→ DATA SHOWN:

============================================================

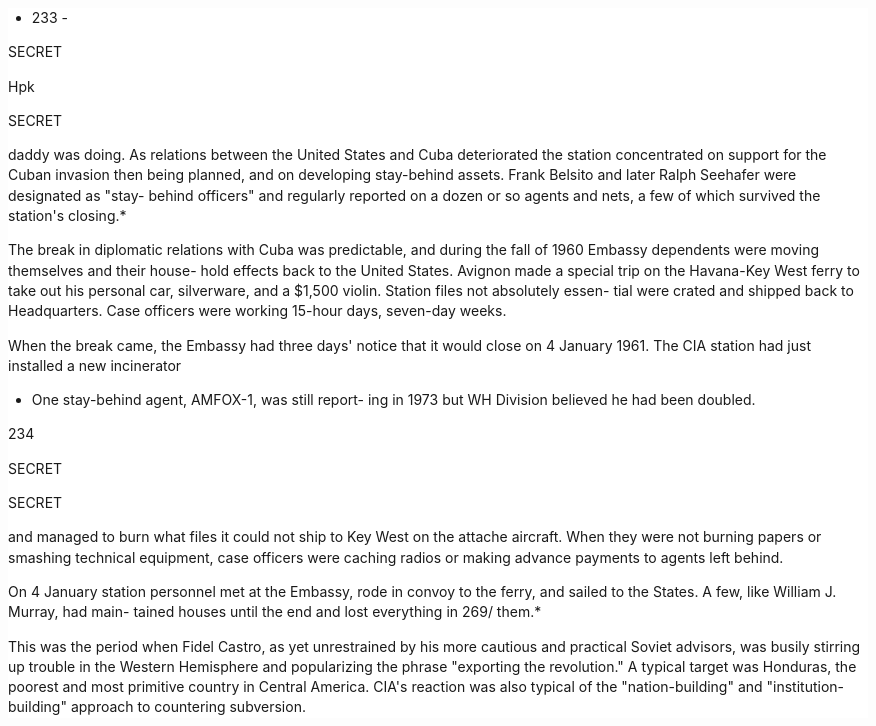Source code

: - 233 -

SECRET

Hpk

SECRET

daddy was doing. As relations between the United
States and Cuba deteriorated the station concentrated
on support for the Cuban invasion then being planned,
and on developing stay-behind assets. Frank Belsito
and later Ralph Seehafer were designated as "stay-
behind officers" and regularly reported on a dozen
or so agents and nets, a few of which survived the
station's closing.*

The break in diplomatic relations with Cuba
was predictable, and during the fall of 1960 Embassy
dependents were moving themselves and their house-
hold effects back to the United States. Avignon
made a special trip on the Havana-Key West ferry
to take out his personal car, silverware, and a
$1,500 violin. Station files not absolutely essen-
tial were crated and shipped back to Headquarters.
Case officers were working 15-hour days, seven-day
weeks.

When the break came, the Embassy had three
days' notice that it would close on 4 January 1961.
The CIA station had just installed a new incinerator

* One stay-behind agent, AMFOX-1, was still report-
ing in 1973 but WH Division believed he had been
doubled.

234

SECRET

SECRET

and managed to burn what files it could not ship to
Key West on the attache aircraft. When they were
not burning papers or smashing technical equipment,
case officers were caching radios or making advance
payments to agents left behind.

On 4 January station personnel met at the
Embassy, rode in convoy to the ferry, and sailed to
the States. A few, like William J. Murray, had main-
tained houses until the end and lost everything in
269/
them.*

This was the period when Fidel Castro, as yet
unrestrained by his more cautious and practical Soviet
advisors, was busily stirring up trouble in the
Western Hemisphere and popularizing the phrase
"exporting the revolution." A typical target was
Honduras, the poorest and most primitive country in
Central America. CIA's reaction was also typical
of the "nation-building" and "institution-building"
approach to countering subversion.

============================================================

→ PROBLEM:
Would you return exactly the lines from the one containing "not burning papers" through the end of the listing, both included, and only them?

→ TASK RESPONSE:
not burning papers or smashing technical equipment,
case officers were caching radios or making advance
payments to agents left behind.

On 4 January station personnel met at the
Embassy, rode in convoy to the ferry, and sailed to
the States. A few, like William J. Murray, had main-
tained houses until the end and lost everything in
269/
them.*

This was the period when Fidel Castro, as yet
unrestrained by his more cautious and practical Soviet
advisors, was busily stirring up trouble in the
Western Hemisphere and popularizing the phrase
"exporting the revolution." A typical target was
Honduras, the poorest and most primitive country in
Central America. CIA's reaction was also typical
of the "nation-building" and "institution-building"
approach to countering subversion.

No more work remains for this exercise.